J’avais oublié… Aller voir le village de Larnagol qui me fait rêver, tant les sonorités de ce mot semblent d’un autre temps et d’un autre monde. Que fait-on là-bas ? Qu’y voit-on ?

Et puis bien sûr, la surprise car il y en a toujours, le visible, le prévisible d’accord mais l’imprévisible, l’invisible, sujet à toute conjecture et tout rêve ?

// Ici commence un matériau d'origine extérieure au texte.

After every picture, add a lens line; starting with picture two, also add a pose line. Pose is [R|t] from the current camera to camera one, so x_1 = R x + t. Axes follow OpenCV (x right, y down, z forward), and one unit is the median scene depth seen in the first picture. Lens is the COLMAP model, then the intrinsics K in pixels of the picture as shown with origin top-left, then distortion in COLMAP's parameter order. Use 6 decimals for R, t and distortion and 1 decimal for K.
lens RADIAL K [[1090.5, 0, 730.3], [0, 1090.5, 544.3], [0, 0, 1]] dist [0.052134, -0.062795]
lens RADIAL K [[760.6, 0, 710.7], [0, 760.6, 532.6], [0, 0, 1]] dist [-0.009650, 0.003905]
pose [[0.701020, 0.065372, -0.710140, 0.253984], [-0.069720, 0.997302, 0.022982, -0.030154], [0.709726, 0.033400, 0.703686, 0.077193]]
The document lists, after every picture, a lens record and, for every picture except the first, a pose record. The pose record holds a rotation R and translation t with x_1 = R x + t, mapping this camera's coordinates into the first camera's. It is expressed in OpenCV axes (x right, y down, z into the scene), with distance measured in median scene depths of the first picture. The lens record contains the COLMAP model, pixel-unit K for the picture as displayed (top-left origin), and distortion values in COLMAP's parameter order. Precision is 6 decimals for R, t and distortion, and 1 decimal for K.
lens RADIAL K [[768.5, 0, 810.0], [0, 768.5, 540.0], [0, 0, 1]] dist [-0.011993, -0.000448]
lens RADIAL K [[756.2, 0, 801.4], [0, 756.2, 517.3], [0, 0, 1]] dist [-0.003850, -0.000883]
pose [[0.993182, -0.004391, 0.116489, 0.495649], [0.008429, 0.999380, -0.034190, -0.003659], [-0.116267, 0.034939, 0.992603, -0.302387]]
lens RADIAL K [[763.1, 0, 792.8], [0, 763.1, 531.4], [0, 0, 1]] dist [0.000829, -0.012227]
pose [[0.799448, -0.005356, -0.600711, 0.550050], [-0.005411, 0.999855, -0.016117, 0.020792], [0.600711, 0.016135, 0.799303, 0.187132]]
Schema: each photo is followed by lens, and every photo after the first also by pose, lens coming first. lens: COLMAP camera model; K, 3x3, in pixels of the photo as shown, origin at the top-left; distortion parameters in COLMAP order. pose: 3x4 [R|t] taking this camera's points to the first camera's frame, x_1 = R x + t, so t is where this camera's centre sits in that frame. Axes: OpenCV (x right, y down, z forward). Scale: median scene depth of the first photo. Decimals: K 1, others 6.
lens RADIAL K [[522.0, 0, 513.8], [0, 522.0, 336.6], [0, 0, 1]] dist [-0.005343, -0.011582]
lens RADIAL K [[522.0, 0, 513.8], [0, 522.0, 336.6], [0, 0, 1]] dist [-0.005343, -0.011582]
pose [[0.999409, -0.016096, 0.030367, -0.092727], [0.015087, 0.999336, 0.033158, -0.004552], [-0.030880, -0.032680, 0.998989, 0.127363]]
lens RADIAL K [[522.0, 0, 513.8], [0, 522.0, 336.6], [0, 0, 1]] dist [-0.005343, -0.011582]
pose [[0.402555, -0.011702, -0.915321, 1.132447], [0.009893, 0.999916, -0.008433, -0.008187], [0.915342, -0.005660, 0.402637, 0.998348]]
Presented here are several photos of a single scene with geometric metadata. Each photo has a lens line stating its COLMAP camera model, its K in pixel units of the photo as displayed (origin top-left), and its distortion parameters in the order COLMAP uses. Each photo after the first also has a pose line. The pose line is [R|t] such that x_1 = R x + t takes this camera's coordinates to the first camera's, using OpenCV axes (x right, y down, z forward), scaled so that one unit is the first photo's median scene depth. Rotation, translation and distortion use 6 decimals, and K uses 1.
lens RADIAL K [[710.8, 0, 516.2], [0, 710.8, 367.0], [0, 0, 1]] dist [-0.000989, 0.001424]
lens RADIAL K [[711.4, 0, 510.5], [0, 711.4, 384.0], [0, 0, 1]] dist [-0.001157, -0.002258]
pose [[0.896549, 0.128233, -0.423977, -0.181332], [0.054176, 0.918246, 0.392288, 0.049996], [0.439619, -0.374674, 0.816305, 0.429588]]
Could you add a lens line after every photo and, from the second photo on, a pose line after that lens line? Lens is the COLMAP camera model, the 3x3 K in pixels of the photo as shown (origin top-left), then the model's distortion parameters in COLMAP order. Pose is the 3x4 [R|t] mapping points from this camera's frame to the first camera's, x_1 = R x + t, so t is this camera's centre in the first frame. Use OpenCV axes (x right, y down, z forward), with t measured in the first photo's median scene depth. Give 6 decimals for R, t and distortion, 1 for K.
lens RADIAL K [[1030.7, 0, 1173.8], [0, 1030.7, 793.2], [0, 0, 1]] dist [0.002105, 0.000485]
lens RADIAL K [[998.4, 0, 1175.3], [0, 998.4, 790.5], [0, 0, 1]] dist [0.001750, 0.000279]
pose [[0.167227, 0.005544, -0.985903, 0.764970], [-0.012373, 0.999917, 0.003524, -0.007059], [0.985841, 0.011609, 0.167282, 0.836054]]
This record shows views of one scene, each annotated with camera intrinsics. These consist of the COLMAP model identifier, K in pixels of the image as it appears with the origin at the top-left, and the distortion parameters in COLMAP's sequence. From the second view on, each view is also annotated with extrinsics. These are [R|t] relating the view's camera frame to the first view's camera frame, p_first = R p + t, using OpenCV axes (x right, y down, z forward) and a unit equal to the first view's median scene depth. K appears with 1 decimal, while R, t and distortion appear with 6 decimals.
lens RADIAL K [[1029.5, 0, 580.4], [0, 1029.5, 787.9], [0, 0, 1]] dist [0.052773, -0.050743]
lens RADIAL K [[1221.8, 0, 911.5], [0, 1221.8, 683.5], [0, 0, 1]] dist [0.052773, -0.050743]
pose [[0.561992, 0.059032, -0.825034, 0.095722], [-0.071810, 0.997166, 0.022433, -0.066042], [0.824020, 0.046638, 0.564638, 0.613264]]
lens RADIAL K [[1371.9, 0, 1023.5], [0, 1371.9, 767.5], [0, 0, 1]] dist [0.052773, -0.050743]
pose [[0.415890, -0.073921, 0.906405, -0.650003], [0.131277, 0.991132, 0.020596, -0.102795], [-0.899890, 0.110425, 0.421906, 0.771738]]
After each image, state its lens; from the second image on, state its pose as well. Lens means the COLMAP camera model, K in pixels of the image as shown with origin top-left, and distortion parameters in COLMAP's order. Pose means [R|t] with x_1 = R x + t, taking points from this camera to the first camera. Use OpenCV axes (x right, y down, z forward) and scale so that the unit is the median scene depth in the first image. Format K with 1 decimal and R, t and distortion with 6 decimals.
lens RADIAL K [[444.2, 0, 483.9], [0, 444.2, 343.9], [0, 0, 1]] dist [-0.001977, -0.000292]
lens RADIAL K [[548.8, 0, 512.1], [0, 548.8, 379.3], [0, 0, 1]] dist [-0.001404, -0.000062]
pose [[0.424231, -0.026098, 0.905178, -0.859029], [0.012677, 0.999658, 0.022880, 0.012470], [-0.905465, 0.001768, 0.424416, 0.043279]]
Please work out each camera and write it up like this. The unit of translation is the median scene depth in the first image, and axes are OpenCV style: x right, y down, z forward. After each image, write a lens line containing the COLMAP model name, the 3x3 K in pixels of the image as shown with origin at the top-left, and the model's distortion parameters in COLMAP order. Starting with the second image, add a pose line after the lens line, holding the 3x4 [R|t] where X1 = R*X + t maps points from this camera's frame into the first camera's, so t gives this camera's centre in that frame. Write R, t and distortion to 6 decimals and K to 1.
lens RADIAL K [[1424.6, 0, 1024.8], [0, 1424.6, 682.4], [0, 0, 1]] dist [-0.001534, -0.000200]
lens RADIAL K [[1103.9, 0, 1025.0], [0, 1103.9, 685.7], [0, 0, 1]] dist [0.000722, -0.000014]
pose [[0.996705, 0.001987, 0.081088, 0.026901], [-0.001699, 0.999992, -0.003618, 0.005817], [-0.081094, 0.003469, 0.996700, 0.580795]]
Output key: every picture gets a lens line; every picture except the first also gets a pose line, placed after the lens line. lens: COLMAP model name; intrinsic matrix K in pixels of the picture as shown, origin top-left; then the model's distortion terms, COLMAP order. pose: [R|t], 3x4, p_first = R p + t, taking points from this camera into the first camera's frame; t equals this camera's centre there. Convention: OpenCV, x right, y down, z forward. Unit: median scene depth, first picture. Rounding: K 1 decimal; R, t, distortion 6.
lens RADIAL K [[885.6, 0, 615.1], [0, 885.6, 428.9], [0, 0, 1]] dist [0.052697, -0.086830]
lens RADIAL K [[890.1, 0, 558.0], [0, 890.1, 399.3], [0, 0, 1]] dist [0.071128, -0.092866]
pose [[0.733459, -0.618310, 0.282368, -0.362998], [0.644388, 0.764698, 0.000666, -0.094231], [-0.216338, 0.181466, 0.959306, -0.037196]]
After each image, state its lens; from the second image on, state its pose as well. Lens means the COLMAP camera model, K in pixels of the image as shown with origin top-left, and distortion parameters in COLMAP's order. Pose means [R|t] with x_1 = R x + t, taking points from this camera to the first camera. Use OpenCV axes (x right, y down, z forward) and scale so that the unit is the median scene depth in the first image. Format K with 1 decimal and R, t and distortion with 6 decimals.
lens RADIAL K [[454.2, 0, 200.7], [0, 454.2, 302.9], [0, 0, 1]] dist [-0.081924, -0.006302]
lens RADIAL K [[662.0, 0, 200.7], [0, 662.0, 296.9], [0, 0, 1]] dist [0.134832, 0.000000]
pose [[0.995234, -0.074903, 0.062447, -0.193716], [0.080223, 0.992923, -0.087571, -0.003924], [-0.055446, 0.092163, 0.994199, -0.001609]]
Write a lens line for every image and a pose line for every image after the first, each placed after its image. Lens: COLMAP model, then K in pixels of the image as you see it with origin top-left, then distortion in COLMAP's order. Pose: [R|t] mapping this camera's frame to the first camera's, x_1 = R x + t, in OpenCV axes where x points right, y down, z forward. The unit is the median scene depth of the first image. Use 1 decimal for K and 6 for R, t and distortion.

Ce peut être une lecture, une découverte, une rencontre comme un ciel à la Magritte qui remplit les vides en ouvrant la fenêtre tant j’ai l’impression de le boire ou de l’aspirer plutôt. Tout ce qui est inattendu et incongru sera le bienvenu et puis en étant devant la fenêtre ouverte, on a l’impression d’échapper au-dedans.
On peut même méditer, penser, s’évader, rêver en ayant la sensation d’être une enfant qui a grandi mais déchiffre encore le monde, à nouveau. C’est plutôt reposant de regarder le ciel et de se laisser embarquer, vous ne trouvez pas ?.

Mais avant…je me laisserai caresser quelques jours par la brise qui ne manquera pas de passer à Sète où durant quatre jours, dans le cadre du festival Voix vives de méditerranée en méditerranée, entre amies, nous serons en pause poétique.

Et puis je rentrerai, me disant derrière la vitre du train embuée par mes yeux, qu’il me faut y revenir au plus vite car j’ai tout juste satisfait le début de ma liste.

Comme autant de petites joies, avec curiosité et fantaisie, je vous souhaite le plus doux des étés.

Adieu à mes Blondes Ogresses, le temps d’un été.